On Thu, Apr 11, 2013 at 12:20 PM, Philip Van Hoof <phi...@codeminded.be>wrote:

> Hi Vishesh,
> It's always a good idea to pose these questions on the Tracker public
> mailing list, so I replied with the mailing list in CC:
> So you have a denormalized schema in SQL where each multi value field in
> Nepomuk is represented by a table, and each RDF class is represented by
> a table with the exception of some of the xsd primitive ones (which are
> implied because SQLite knows how to handle these things, for example
> xsd:int, xsd:string, etc).

I'm curious as to how you handle -

1. Type Inference - Say something like this 'select ?r where { ?r a
nco:Contact . }. Lets say one has some 10 nco:Contacts and some 15
nco:PersonContacts. In this case one would have to iterate over both the
tables. Does tracker do that?

2. Property Inference - Do you handle cases such as 'select ?r ?l where {
?r nao:prefLabel ?l . }', where the 'nao:prefLabel' has not been explicitly
defined. Lets assume that the 'nie:title' has been set.

The nie:title is a rdfs:subPropertyOf nao:prefLabel

Does tracker handle cases like this? Cause this is a rather common usecase
in Nepomuk where we want to fetch a good label for the resource and we do
not want to query specific properties.

3. I read that you have some support for graphs - How is that implemented?
>From what I understand from your db schema each property has their own
column, so I'm not sure where you would store the graph related info.

Also, does tracker use graphs for any purpose?

In the Nepomuk KDE world we generally use graphs to group triples based on
which application has stored the information. This is especially useful in
the case of indexing. When a file has been modified and needs to be
re-indexed, we need to throw away the previous data and re-index it. The
file could in this case have both indexed and non-indexed data such as tags
and ratings. So, we only remove the statements that were added by the
indexer and then reindex the file.

This seems like a very common use case.

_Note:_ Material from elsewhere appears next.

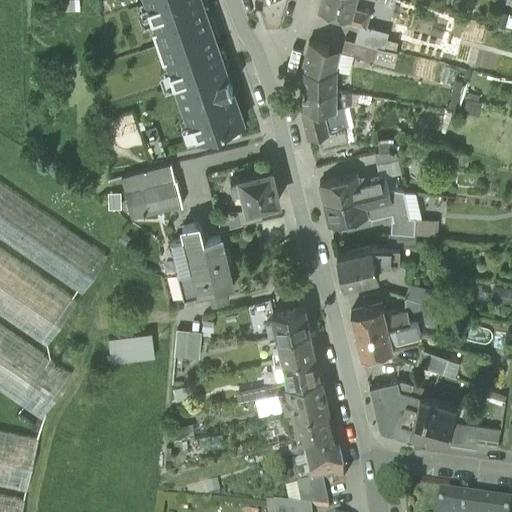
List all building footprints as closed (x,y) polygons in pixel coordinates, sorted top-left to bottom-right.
[(80,0),(63,1),(64,10),(80,10),(80,0)] [(201,0),(146,0),(156,27),(153,29),(163,59),(167,58),(189,120),(193,119),(198,136),(243,120),(201,0)] [(352,7),(354,0),(320,0),(319,5),(345,12),(343,20),(359,24),(365,26),(369,12),(352,7)] [(511,28),(511,15),(502,12),(498,26),(511,29),(511,28)] [(359,24),(355,42),(366,45),(378,48),(384,49),(388,32),(365,26),(359,24)] [(363,57),(366,45),(355,42),(345,39),(343,50),(342,52),(353,55),(363,57)] [(310,41),(302,69),(324,70),(324,66),(329,46),(310,41)] [(363,57),(375,60),(378,48),(366,45),(363,57)] [(343,50),(329,46),(324,66),(324,70),(336,70),(340,51),(342,52),(343,50)] [(378,48),(375,60),(375,61),(394,66),(397,53),(384,49),(378,48)] [(340,51),(336,70),(348,73),(353,55),(342,52),(340,51)] [(454,70),(444,67),(441,81),(450,84),(454,70)] [(336,70),(324,70),(302,69),(302,89),(336,90),(336,70)] [(336,108),(336,90),(302,89),(302,109),(309,138),(321,135),(328,133),(328,130),(324,113),(324,110),(336,110),(336,108)] [(480,91),(469,89),(463,112),(479,116),(482,101),(478,100),(480,91)] [(372,96),(342,91),(342,106),(345,106),(356,106),(357,102),(370,105),(372,96)] [(336,108),(336,110),(338,110),(341,127),(345,127),(350,126),(345,106),(336,108)] [(338,110),(336,110),(324,110),(324,113),(328,130),(341,127),(338,110)] [(321,135),(323,145),(348,139),(345,127),(341,127),(328,130),(328,133),(321,135)] [(378,138),(379,151),(387,149),(394,149),(393,137),(378,138)] [(376,153),(377,164),(398,160),(396,149),(376,153)] [(398,160),(377,164),(380,176),(386,175),(394,173),(400,172),(398,160)] [(134,191),(138,190),(175,181),(171,164),(135,173),(129,175),(134,191)] [(240,177),(248,209),(259,206),(279,201),(272,169),(240,177)] [(325,203),(362,194),(359,182),(359,179),(358,179),(357,173),(320,182),(325,203)] [(397,186),(394,173),(386,175),(386,176),(388,187),(397,186)] [(134,191),(129,175),(121,177),(131,218),(144,215),(138,190),(134,191)] [(386,176),(359,182),(362,194),(389,188),(388,187),(386,176)] [(176,180),(175,181),(138,190),(144,215),(182,206),(176,180)] [(0,237),(82,294),(108,256),(0,181),(0,237)] [(404,190),(389,188),(362,194),(325,203),(330,223),(365,215),(372,218),(392,214),(393,219),(397,220),(410,217),(404,192),(404,190)] [(415,192),(404,192),(410,217),(416,217),(421,218),(415,192)] [(248,209),(239,211),(242,225),(263,220),(259,206),(248,209)] [(217,217),(221,231),(242,225),(239,211),(217,217)] [(391,232),(414,234),(416,217),(410,217),(397,220),(393,219),(392,219),(391,232)] [(414,234),(433,235),(435,220),(421,218),(416,217),(414,234)] [(184,227),(186,238),(190,253),(202,250),(201,242),(204,241),(199,223),(184,227)] [(416,234),(414,234),(391,232),(388,232),(387,247),(400,248),(415,248),(416,234)] [(179,273),(194,269),(190,253),(186,238),(171,242),(179,273)] [(201,242),(202,250),(221,246),(219,238),(204,241),(201,242)] [(223,245),(221,246),(202,250),(190,253),(194,269),(210,265),(213,277),(230,273),(223,245)] [(337,255),(344,284),(379,275),(375,261),(372,246),(337,255)] [(375,261),(399,262),(400,248),(387,247),(372,246),(375,261)] [(0,314),(46,346),(78,301),(0,247),(0,314)] [(200,294),(211,291),(233,286),(230,273),(213,277),(210,265),(194,269),(200,294)] [(194,269),(179,273),(185,298),(200,294),(194,269)] [(406,298),(437,306),(443,283),(434,281),(432,291),(410,285),(406,298)] [(511,298),(511,287),(493,284),(490,302),(511,305),(511,298)] [(235,294),(233,286),(211,291),(213,299),(235,294)] [(417,319),(431,325),(437,306),(406,298),(405,310),(407,309),(411,321),(417,319)] [(351,311),(356,332),(388,325),(385,314),(383,303),(351,311)] [(275,323),(278,337),(310,329),(304,306),(273,313),(275,323)] [(385,314),(388,325),(391,326),(411,321),(407,309),(405,310),(385,314)] [(417,319),(411,321),(391,326),(388,325),(391,339),(420,332),(417,319)] [(278,337),(275,323),(266,325),(269,339),(278,337)] [(0,390),(41,419),(72,374),(0,324),(0,390)] [(391,339),(388,325),(356,332),(361,354),(393,346),(391,339)] [(281,349),(284,360),(315,353),(310,332),(310,329),(278,337),(281,349)] [(175,355),(187,356),(189,331),(177,330),(175,355)] [(193,332),(189,331),(187,356),(199,357),(201,336),(193,335),(193,332)] [(391,339),(393,346),(417,341),(420,335),(420,332),(391,339)] [(111,346),(116,368),(156,359),(152,337),(111,346)] [(284,360),(281,349),(272,350),(275,362),(284,360)] [(428,368),(443,374),(448,359),(421,349),(416,364),(428,368)] [(284,360),(289,383),(320,376),(315,353),(284,360)] [(448,359),(443,374),(455,378),(460,363),(448,359)] [(289,383),(296,416),(327,409),(329,409),(322,376),(320,376),(289,383)] [(411,433),(446,443),(452,421),(457,405),(420,395),(419,395),(409,392),(401,394),(398,381),(374,386),(385,431),(410,438),(411,433)] [(266,384),(237,389),(238,399),(268,395),(266,384)] [(505,396),(487,389),(483,398),(496,402),(493,416),(502,418),(505,396)] [(261,413),(283,407),(279,392),(257,398),(261,413)] [(296,416),(302,439),(333,433),(327,409),(296,416)] [(446,443),(498,451),(501,428),(452,421),(446,443)] [(0,485),(27,491),(39,438),(0,429),(0,485)] [(302,439),(307,463),(338,456),(337,452),(333,433),(302,439)] [(338,456),(307,463),(311,481),(312,486),(324,484),(343,479),(338,456)] [(298,484),(303,507),(311,508),(331,510),(324,484),(312,486),(311,481),(298,484)] [(0,511),(22,511),(25,499),(0,493),(0,511)] [(511,511),(441,502),(439,511),(511,511)]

I'm curious as to how tracker
solves this problem.

> Then the libtrackersparql makes a WAL SQLite connection, parses your
> SPARQL and generates on the fly SQL for that. This happens often using
> subqueries, and without building an AST first - making the
> parse-translate phase relatively fast and resource friendly, which is a
> design-choice as Tracker is indented to run on devices with few
> resources.
> This code does that:
> https://git.gnome.org/browse/tracker/tree/src/libtracker-data/tracker-sparql-query.vala
> That design-choice of course has a draw back in that the queries have to
> manually optimized very often and/or to get things fast enough we often
> had to store data in a rendundant way. We did this with domain specific
> indexes which I explained in this blog item:
> http://pvanhoof.be/blog/index.php/2010/07/07/domain-indexes-finished-technical-conclusions
> http://pvanhoof.be/blog/index.php/2010/07/03/sqlites-wal-deleting-a-domain-specific-index
> http://pvanhoof.be/blog/index.php/2010/07/01/working-on-domain-specific-indexes
> This function is the code that translates a statement (from the SPARQL
> UPDATE we make RDF statements and then we process those) to SQL inserts:
> https://git.gnome.org/browse/tracker/tree/src/libtracker-data/tracker-data-update.c#n732
> A lot of the SPARQL UPDATE part is here:
> https://git.gnome.org/browse/tracker/tree/src/libtracker-data/tracker-sparql-pattern.vala
> Note that we have a buffer where we eliminate duplicates like:
> <a> a Class.
> <a> Prop1 Value1.
> <a> a Class.
> <a> Prop2 Value2.
> <a> Prop1 Value3.
> We translate that to:
> <a> a Class; Prop1 Value; Prop2 Value3.
> Except when we utilize the null support:
> http://pvanhoof.be/blog/index.php/2011/08/09/support-for-null-with-trackers-insert-or-replace-feature
> http://pvanhoof.be/blog/index.php/2011/08/15/null-support-for-insert-or-replace-available-in-master
> The second blog item and my own comments in the first illustrate the
> problem with optimizing statement-sets like above just like that.
> Then we also added a few SQLite functions which are used by the
> SPARQL->SQL translation and for most of our own SPARQL extensions (we
> ship with a bunch of SPARQL extensions that allow query writers to make
> queries faster):
> https://git.gnome.org/browse/tracker/tree/src/libtracker-data/tracker-db-interface-sqlite.c#n826
> The data-manager is mostly about creating the SQL tables and
> preparation. It can also handle a limited amount of ontology changes
> (adding and removing of classes and properties and their extensions like
> domain specific indexes):
> https://git.gnome.org/browse/tracker/tree/src/libtracker-data/tracker-data-manager.c
Thanks for all this information

> On Thu, 2013-04-11 at 05:18 +0530, Vishesh Handa wrote:
> > Hey Philip
> >
> > I'm one of the KDE Nepomuk developers. I've been looking into the
> > tracker project for some time now, since it's good to know how other
> > people internally implement things. However, it has been very hard for
> > me to find any documentation on the inner working of tracker.
> >
> >
> > I'm specifically interested in how the database schema is designed. I
> > did find this "Semantic Social Desktop and Mobile Devices"
> > presentation [1] which gives a very rough overview of how each class
> > has its own table.
> >
> >
> > Could you perhaps point me to some internal documentation? It would be
> > most helpful. Otherwise, could I ask your some detailed questions
> > about the tracker internals?
> >
> > I have looked at the source code, but it's a little hard to understand
> > for a new comer.
> >
> > [1] https://live.gnome.org/Tracker/Documentation/Presentations
> >
Vishesh Handa